Saturday 2 November 2019


            He was a journalist, born in Loshits (Losice), Poland.  Shinor was the Hebraized form of his surname at birth: Shinkorzh.  He attended religious elementary school, yeshiva, and a Polish public school.  Over the years 1926-1928, he studied at the Tachkemoni seminary in Warsaw.  In 1930 he graduated as an external student from the Polish Jewish high school in Mezritsh-Podlask (Międzyrzecz-Podlaski).  He studied mathematics (1931-1933) at Warsaw University.  In 1933 he departed for Paris.  From late 1939 he was living in Bolivia, Uruguay, and Brazil.  He was again in Paris (1947-1948), and from 1949 in the state of Israel.  Early on he joined the Communist movement and left it in 1949.  He lived in Tel Aviv.
            He began publishing in 1928 in Mezritsher vokhnblat (Międzyrzecz weekly newspaper).  He wrote articles, reportage pieces, and travel impressions for: Naye prese (New press) in Paris, co-editor from 1934; Parizer zhurnal (Parisian journal); Der yidisher kleynhendler (The Jewish retailer) (1937-1938, editor); Hantverker vort (Artisan’s word) (1938-1939, editor); Oyfsnay (Afresh) (1947); Di yidishe vokh (The Jewish week) (1948, editor); Unzer fraynt (Our friend) (Montevideo, 1940-1945, co-editor); Unzer shtime (Our voice) (São Paolo, 1946-1947, editor); Di prese (The press) (Buenos Aires); Haynt (Today) (Buenos Aires); and in Israel: Nayvelt (New world), Ilustrirte velt-vokh (Illustrated world week), Folksblat (People’s newspaper) (1958-1968, co-editor), Yisroel shtime (Voice of Israel), Letste nayes (Latest news) (from 1971 a regular contributor), and Yidishe tsaytung (Jewish newspaper).
            He published lengthy pieces in a volume he edited: Loshits, lezeykher an umgebrakhter kehile (Losice, in memory of a murdered community) (Tel Aviv, 1963), 459 pp.; in Mark Dvorzhetsky, ed., Yankev mansdorf in zayn dor (Yaakov Mansdorf in his generation) (Johannesburg, 1950s); Yidisher teater in eyrope tsvishn beyde velt-milkhomes (Yiddish theater in Europe between the two world wars) (New York: World Jewish Culture Congress, 1968).  He edited the remembrance volume: In pintshev togt shoyn nisht (No longer dawn in Pińczów) (Tel Aviv, 1970), 480 pp.  He served as correspondent to a string of Yiddish newspapers in Europe and South America.  In book form: Gezen un gehert in ratn-farband (Seen and heard in the Soviet Union) (Tel Aviv, 1967), 199 pp.; Fun metule biz eylat (From Metula to Eilat) (Tel Aviv, 1978), 400 pp; Durkhn zunikn fentster (Through the sunny darkness), stories (1984), 381 pp.  His pen names: B. Feder, A. Belviler, Shloyme Ashkenazi, M. Yitskhaki, A. Freyman, M. Mizrakhi, M. Shenker, M. Avinoami, and Sh. Mortkhe.
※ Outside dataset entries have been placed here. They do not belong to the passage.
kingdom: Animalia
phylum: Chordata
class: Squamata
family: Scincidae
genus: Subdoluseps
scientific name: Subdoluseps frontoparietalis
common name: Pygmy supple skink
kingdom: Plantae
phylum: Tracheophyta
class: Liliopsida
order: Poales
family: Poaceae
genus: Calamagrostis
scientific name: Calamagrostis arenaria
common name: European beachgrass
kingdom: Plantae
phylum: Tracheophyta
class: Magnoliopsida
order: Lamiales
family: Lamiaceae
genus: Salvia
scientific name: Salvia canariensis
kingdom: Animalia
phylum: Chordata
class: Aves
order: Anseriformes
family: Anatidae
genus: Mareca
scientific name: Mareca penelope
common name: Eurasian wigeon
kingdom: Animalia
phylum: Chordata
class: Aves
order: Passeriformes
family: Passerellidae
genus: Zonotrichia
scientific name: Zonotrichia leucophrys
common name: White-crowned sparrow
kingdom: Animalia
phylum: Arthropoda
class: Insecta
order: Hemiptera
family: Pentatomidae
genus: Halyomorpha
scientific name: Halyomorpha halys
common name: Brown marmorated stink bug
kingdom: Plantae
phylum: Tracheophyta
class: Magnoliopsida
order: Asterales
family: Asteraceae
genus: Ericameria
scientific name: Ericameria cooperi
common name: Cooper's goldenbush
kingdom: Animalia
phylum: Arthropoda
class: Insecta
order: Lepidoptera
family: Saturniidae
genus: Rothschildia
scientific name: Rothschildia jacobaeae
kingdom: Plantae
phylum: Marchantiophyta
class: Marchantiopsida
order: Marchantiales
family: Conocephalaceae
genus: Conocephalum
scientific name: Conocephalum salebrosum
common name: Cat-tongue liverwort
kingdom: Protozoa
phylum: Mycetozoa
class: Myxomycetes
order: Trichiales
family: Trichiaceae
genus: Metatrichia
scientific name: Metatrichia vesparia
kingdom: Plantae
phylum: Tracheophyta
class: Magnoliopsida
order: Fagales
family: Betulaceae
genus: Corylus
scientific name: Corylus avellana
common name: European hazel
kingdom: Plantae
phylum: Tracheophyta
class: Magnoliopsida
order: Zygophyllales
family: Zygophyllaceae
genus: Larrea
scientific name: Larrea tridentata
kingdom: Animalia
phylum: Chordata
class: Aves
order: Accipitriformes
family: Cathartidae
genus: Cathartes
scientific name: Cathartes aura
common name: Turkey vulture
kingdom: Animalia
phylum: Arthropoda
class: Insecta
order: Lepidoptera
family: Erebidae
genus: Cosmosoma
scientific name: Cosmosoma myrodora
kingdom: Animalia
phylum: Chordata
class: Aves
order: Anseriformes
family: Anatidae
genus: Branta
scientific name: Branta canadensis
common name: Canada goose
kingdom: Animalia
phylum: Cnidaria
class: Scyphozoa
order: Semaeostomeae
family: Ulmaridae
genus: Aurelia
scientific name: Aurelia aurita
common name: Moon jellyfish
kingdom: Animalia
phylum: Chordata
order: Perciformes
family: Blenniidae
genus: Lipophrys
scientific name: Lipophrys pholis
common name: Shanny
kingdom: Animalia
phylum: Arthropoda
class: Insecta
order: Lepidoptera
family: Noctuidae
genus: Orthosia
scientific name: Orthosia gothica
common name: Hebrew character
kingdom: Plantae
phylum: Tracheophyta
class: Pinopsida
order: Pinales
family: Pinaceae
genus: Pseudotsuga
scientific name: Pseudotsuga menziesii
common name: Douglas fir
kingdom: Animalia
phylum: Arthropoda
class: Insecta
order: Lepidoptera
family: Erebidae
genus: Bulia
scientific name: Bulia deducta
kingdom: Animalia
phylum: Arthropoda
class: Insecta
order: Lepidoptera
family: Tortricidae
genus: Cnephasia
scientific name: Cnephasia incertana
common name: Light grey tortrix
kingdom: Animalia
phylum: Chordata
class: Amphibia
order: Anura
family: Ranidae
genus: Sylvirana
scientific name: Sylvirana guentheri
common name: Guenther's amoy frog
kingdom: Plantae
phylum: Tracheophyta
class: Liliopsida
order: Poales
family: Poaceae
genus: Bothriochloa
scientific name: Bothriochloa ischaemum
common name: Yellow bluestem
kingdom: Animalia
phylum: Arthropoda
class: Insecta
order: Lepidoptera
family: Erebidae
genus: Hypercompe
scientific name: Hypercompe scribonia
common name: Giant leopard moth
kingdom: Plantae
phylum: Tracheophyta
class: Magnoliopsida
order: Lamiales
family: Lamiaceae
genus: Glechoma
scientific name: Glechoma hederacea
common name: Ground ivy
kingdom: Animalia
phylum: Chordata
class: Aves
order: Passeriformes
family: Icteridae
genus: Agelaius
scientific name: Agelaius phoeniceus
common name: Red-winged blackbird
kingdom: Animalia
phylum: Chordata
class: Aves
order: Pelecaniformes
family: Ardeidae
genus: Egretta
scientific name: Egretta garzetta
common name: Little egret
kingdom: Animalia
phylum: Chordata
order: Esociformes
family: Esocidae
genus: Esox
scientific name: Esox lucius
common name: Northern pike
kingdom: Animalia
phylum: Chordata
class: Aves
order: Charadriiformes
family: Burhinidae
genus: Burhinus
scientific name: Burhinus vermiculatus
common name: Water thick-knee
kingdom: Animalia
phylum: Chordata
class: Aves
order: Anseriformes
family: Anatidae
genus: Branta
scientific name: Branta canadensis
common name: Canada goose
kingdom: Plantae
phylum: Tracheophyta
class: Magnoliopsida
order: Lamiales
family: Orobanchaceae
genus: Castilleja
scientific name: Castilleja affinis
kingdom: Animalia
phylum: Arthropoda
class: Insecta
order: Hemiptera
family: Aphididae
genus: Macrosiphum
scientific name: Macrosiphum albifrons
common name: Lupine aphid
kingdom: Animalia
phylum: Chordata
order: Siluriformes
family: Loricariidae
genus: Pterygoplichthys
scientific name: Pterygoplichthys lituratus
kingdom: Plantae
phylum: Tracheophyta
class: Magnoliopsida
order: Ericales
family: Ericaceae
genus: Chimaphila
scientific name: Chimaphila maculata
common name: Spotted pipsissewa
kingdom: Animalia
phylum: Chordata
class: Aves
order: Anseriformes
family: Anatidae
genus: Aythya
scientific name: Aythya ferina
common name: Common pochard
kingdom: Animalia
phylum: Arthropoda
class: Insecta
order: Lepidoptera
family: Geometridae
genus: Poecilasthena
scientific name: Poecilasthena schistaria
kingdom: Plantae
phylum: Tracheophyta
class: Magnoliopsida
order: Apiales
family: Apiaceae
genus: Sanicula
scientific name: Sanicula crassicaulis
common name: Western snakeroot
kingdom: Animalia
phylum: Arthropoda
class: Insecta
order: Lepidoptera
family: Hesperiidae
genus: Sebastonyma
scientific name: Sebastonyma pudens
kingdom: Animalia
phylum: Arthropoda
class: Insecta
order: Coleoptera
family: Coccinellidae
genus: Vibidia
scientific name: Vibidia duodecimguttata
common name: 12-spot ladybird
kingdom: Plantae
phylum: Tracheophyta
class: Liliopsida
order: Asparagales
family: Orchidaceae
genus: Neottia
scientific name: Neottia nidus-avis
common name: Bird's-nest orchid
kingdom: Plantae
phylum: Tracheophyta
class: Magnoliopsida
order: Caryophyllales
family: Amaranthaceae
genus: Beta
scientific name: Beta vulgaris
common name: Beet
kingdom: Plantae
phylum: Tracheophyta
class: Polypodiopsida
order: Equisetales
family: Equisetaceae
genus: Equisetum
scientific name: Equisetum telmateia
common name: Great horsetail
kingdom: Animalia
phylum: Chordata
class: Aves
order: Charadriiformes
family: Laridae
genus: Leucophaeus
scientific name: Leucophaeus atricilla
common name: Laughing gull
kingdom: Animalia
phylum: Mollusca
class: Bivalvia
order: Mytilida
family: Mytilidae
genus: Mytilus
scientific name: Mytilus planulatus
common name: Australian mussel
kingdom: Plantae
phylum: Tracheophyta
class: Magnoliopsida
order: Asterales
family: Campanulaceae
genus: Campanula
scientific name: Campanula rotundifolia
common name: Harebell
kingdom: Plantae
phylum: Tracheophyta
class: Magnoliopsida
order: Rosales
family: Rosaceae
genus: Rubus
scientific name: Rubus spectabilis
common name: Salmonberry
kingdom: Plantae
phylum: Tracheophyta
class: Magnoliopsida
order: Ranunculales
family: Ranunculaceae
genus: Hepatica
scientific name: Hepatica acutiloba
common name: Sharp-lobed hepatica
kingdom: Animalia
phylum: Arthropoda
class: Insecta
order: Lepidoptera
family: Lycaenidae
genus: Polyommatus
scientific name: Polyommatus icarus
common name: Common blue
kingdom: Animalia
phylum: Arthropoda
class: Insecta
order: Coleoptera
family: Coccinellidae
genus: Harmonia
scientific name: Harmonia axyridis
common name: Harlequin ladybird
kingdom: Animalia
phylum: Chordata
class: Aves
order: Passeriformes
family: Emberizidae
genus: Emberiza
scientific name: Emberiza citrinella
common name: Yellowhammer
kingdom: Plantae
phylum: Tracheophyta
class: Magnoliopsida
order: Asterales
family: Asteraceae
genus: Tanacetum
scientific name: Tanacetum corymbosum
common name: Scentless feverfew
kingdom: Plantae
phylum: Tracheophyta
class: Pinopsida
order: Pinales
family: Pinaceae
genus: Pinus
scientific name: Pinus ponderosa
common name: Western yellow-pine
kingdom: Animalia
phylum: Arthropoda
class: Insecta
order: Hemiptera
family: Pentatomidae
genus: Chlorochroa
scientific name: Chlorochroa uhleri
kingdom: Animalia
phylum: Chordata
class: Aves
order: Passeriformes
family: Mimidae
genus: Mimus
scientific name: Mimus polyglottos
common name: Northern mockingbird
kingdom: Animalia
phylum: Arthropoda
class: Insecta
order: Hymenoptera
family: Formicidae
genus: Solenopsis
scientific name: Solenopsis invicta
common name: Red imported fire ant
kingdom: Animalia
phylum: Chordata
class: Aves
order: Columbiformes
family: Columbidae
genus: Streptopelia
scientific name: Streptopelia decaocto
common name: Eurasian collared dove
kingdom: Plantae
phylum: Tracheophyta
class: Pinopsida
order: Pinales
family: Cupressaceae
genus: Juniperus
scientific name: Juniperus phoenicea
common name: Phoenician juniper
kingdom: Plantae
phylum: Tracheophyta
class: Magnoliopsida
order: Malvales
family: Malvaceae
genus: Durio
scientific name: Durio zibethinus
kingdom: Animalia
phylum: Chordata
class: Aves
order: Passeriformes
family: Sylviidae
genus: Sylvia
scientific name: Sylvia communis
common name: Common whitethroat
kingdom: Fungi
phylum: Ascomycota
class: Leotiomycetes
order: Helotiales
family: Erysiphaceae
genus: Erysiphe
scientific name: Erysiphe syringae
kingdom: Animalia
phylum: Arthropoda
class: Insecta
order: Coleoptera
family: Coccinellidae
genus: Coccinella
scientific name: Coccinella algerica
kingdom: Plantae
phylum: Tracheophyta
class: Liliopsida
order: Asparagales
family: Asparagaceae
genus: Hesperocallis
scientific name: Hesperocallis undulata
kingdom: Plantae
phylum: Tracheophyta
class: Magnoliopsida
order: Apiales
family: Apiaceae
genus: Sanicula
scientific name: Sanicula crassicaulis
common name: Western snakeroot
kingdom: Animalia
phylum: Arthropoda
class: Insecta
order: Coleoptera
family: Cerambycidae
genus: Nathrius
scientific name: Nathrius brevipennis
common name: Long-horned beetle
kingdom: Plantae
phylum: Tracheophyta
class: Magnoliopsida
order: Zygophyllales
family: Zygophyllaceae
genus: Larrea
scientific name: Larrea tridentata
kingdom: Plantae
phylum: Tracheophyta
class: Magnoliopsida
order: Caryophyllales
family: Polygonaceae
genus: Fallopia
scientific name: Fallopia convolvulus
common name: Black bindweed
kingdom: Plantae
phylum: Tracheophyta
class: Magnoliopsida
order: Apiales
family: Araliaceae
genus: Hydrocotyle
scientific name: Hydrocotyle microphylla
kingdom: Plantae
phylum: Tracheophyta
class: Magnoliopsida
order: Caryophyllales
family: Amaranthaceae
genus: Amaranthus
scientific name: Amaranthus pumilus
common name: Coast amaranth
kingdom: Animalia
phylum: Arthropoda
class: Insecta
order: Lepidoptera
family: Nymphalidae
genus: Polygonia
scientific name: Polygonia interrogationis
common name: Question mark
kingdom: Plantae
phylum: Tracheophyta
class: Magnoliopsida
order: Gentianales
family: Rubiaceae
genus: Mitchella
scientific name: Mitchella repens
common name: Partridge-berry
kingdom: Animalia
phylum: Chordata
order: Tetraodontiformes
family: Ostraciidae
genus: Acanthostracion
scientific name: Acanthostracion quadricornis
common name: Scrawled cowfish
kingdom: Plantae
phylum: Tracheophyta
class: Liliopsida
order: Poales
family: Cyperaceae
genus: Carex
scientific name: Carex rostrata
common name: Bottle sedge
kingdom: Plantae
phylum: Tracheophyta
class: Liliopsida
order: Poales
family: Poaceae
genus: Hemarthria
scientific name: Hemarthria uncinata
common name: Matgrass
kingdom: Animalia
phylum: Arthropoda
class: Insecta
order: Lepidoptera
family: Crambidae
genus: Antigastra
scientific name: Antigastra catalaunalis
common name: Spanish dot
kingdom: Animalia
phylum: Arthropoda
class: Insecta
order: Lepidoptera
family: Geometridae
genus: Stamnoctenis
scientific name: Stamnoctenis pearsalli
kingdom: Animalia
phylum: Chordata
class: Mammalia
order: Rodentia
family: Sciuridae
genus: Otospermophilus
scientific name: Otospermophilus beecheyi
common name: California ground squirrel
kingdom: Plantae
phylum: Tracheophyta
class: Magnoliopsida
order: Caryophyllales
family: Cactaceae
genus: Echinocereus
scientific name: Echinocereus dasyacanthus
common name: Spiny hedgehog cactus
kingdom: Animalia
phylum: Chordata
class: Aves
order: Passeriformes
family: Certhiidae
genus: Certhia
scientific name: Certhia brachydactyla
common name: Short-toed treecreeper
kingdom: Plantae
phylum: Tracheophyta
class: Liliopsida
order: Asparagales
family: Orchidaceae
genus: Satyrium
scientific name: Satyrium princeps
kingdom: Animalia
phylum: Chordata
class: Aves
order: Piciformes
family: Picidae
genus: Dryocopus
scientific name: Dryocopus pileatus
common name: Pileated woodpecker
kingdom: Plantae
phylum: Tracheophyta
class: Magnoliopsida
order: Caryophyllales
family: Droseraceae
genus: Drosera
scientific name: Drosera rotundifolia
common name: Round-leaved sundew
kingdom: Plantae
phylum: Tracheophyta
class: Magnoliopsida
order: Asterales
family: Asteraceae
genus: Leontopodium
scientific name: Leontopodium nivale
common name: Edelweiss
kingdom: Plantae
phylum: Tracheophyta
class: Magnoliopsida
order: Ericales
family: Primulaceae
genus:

Sources: Avrom Volf-Yasni, in Letste nayes (Tel Aviv) (April 21, 1967); Falik Lerner, in Di prese (Buenos Aires) (July 19, 1967; July 21, 1967); Froym Shrayer, in Yisroel-shtime (Tel Aviv) (July 31, 1967); Yisroel Emyot, in Tsukunft (New York) 19 (1967); M. Run, in Haynt (Montevideo) (February 13, 1969); Y. Barzilai, in Folk un tsien (Jerusalem) (May 1979); Mortkhe Litvin, in Pariz (Paris) (October 20, 1979).
Berl Cohen

[Additional information from: Berl Kagan, comp., Leksikon fun yidish-shraybers (Biographical dictionary of Yiddish writers) (New York, 1986), col. 532.]